[Opening Given passage section]
During his boyhood his life was attempted by plots on the part of his guardians […] but when these attempts failed […] they tried to cut him off by poison. He, however, being on his guard against such treachery, frequently took antidotes, and so fortified himself, by exquisite preventives, against their malice, that when he was an old man, and wished to die by poison, he was unable.5

The recipe was recorded by Celsus, a second century Greek philosopher, and included thirty-four botanical ingredients bound together with honey. This antidotal mixture was still being prescribed in the 1780s.

Theriaca Andromachus is also represented in the cabinet. Also known as Venice Treacle, this mixture is a modified version of Mithridatium containing sixty-four ingredients. Andromachus was a Greek physician who attended the Emperor Nero during the first century. Andromachus’ main innovation was the addition of four vipers, cut into small pieces. The whole mixture was mixed with Attic wine, heated in a clay pot, cooled, reduced to a powder, and then allowed to mature (for a period of twelve years, according to Galen’s recommendation).6 Quality control and oversight of manufacture was ensured by the strict formulation of the recipe in public, especially during the sixteenth century. The advertising handbill in Fig. 3 illustrates the therapeutic diversity claimed for this preparation.
[Closing Given passage section]
[Opening Stored data section]
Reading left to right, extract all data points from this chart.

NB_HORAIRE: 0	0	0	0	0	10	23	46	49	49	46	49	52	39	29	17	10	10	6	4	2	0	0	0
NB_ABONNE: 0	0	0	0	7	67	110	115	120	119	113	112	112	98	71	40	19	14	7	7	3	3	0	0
[Closing Stored data section]
= Task details =
According to the passage on old antidotes, what was Andromachus' main innovation?

= Written solution =
He added four vipers, cut into small pieces.